In a statement on Friday, Dimon said the U.S. economy was “resilient,” echoing a phrase he’s used repeatedly this year, noting that consumers were running out of money and inflation remained high. He cited a number of risks, including the fact that

And there were two interesting digressions in the bank’s latest earnings. Total deposits fell slightly, suggesting consumers are moving their cash elsewhere at a time when rising interest rates have made it easier to find higher-yielding investments than checking accounts. . . Separately and related to interest rates, JP Morgan lost $900 million last quarter on investments in US Treasuries and mortgage-backed securities. Its value fell as interest rates rose, but that had little impact on its performance.

JPMorgan and Dimon made headlines this year thanks to their prominent stabilizing roles during the spring banking crisis that brought down three smaller financial institutions. JP Morgan bought First Republic, one of the failed banks. JP Morgan said Friday it would set aside $1.2 billion to cover losses in First Republic’s loan portfolio.
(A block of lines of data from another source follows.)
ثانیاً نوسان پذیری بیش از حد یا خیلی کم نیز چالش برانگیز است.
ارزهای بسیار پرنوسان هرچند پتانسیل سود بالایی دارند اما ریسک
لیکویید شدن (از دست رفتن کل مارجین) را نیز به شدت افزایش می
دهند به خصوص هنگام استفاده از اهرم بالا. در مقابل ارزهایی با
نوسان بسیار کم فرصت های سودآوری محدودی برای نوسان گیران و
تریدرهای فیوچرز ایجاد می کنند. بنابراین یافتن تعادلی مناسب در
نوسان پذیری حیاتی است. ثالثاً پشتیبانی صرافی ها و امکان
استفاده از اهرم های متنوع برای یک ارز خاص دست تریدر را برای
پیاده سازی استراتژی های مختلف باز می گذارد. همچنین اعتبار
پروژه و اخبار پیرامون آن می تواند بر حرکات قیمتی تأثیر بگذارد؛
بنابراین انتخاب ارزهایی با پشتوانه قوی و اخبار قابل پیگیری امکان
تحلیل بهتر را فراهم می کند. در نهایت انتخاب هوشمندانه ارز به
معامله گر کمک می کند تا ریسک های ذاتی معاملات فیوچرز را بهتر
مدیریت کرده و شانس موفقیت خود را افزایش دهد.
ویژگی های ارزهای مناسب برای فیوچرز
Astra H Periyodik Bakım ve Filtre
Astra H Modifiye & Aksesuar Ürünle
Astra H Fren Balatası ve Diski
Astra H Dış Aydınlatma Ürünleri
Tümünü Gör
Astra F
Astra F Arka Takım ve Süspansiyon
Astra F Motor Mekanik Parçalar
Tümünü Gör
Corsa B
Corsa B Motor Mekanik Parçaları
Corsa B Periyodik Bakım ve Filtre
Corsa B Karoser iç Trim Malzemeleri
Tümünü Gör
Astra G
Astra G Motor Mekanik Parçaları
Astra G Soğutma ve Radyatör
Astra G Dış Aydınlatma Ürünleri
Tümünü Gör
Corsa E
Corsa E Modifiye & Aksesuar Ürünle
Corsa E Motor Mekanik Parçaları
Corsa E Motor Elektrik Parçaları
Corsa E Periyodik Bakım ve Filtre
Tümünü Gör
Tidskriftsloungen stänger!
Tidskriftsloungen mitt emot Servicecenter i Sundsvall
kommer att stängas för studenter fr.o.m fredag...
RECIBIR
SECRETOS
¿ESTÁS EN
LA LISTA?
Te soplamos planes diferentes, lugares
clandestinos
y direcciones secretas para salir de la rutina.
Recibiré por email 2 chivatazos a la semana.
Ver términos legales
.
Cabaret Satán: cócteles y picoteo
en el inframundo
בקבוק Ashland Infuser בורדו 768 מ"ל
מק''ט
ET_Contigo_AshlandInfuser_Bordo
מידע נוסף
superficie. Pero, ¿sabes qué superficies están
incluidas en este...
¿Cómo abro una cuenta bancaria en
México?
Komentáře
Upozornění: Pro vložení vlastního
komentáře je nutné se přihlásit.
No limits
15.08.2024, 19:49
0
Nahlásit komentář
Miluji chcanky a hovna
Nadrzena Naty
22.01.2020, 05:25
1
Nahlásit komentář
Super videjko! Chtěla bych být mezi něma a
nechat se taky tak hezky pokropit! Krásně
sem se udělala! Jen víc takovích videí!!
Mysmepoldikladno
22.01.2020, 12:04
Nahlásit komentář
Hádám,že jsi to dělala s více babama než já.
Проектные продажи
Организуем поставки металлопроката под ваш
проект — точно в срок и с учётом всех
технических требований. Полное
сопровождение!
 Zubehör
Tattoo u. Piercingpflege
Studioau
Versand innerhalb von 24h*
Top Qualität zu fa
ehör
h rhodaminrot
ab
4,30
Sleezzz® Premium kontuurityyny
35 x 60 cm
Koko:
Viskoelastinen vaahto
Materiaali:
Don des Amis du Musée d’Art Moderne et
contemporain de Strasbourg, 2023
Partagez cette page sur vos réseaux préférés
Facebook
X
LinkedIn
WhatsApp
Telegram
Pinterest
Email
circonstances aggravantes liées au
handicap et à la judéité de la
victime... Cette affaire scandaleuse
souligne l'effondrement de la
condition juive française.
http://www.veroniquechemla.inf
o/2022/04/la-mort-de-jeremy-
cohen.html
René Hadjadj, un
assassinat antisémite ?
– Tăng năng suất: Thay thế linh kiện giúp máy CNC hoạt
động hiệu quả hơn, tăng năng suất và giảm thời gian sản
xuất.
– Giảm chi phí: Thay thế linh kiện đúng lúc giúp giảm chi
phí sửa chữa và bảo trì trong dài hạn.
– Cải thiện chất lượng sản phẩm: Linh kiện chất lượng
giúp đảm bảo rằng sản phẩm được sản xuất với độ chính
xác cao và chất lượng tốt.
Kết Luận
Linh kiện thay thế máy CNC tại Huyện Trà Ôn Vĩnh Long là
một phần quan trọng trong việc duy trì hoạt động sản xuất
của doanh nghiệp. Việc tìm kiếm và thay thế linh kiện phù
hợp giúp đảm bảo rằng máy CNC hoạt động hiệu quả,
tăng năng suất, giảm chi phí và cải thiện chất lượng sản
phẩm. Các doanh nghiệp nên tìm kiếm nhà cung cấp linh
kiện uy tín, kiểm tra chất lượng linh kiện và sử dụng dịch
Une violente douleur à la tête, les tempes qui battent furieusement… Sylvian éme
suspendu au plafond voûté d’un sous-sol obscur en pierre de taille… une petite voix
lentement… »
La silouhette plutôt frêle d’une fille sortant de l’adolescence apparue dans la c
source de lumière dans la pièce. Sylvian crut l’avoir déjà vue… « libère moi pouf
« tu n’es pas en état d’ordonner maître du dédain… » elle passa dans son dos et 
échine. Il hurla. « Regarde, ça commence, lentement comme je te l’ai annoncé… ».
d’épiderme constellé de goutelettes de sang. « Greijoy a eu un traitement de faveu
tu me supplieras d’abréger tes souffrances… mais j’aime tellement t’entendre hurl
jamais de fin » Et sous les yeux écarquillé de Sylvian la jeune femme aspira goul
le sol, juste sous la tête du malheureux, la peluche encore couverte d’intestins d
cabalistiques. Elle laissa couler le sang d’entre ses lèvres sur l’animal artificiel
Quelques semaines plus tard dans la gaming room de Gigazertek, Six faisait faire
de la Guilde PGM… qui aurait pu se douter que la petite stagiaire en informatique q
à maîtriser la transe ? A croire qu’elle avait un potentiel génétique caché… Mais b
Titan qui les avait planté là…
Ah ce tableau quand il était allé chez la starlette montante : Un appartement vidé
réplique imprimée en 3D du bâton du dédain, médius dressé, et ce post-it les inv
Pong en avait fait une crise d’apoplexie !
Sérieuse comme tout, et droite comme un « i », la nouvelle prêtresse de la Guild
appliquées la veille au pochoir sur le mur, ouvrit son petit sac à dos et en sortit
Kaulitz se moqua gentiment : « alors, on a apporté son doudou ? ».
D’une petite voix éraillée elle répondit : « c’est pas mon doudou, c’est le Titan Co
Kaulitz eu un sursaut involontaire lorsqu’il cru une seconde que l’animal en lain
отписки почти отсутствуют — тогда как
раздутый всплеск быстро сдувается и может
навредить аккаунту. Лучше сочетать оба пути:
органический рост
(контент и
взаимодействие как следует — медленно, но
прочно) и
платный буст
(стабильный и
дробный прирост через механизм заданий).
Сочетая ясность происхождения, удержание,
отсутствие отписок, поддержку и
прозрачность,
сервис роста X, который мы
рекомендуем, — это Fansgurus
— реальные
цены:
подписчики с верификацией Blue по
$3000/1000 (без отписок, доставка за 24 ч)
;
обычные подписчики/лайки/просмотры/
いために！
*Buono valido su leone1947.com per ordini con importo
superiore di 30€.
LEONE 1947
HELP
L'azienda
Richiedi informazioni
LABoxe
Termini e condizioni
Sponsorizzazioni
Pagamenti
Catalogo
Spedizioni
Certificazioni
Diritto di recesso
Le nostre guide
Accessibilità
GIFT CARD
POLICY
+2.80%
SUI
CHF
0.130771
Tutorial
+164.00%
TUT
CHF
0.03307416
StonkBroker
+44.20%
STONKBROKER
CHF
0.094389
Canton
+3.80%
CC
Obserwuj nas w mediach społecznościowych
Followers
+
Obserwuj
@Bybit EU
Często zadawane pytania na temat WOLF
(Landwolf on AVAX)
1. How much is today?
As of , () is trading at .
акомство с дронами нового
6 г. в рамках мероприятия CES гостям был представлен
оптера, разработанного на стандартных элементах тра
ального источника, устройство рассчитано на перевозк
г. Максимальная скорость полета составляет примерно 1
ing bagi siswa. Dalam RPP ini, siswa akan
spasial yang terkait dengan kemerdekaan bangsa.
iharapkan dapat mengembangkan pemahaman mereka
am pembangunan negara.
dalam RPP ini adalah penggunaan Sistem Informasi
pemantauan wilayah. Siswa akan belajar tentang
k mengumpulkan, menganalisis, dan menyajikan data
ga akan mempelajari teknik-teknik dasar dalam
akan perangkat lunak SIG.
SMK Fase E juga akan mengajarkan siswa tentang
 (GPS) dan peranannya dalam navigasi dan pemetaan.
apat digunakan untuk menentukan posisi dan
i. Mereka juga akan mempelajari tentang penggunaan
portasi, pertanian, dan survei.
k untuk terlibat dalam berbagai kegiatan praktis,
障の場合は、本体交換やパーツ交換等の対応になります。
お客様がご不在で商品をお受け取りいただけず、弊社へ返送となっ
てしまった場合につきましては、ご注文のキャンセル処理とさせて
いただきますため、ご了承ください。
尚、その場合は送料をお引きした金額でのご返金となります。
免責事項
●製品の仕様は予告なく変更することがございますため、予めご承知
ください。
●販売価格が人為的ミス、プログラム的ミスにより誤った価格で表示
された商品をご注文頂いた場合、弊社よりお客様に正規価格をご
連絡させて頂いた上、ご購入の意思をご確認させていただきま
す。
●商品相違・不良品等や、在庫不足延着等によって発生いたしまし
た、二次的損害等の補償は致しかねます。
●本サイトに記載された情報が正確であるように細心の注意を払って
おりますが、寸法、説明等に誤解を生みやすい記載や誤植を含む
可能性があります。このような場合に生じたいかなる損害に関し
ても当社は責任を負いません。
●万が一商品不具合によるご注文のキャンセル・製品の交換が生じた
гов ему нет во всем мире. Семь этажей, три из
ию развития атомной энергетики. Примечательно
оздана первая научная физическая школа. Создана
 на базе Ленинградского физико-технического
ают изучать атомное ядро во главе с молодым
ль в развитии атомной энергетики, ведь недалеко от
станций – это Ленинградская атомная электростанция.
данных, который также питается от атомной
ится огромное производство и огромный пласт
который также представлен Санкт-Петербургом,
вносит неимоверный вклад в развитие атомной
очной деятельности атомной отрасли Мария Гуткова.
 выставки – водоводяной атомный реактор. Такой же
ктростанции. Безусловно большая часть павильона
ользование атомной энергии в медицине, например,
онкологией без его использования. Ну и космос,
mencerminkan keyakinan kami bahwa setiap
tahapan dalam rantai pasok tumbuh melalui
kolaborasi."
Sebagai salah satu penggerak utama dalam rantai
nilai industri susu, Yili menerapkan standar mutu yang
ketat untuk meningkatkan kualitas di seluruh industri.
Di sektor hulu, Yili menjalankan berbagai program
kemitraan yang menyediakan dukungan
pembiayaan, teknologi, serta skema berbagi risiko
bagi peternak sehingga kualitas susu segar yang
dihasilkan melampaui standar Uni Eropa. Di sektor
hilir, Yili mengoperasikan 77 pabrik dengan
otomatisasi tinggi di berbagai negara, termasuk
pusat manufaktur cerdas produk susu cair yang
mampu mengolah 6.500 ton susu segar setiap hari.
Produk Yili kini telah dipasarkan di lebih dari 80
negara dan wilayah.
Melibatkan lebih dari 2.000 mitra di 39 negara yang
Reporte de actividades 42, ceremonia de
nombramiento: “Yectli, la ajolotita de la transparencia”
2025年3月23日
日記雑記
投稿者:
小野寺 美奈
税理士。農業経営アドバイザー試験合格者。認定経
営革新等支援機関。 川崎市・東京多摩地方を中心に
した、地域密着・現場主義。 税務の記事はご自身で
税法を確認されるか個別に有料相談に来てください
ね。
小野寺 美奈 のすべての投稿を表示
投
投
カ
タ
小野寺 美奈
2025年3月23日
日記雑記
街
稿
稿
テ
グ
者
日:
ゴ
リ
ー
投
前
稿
Analysts still expect the acquisition to ultimately prove worthwhile thanks to First Republic’s high net worth client base and coastal branches, and Friday’s results already show JPMorgan’s assets, This indicates that the company is strengthening its asset management division.

Many other banks are due to release quarterly results in the next week or so. Most notable will be Wednesday’s results for Goldman Sachs, which publicly hinted at disappointing developments, and for regional banks such as Western Alliance and Comerica, which want to prove they’ve bounced back from their recent woes.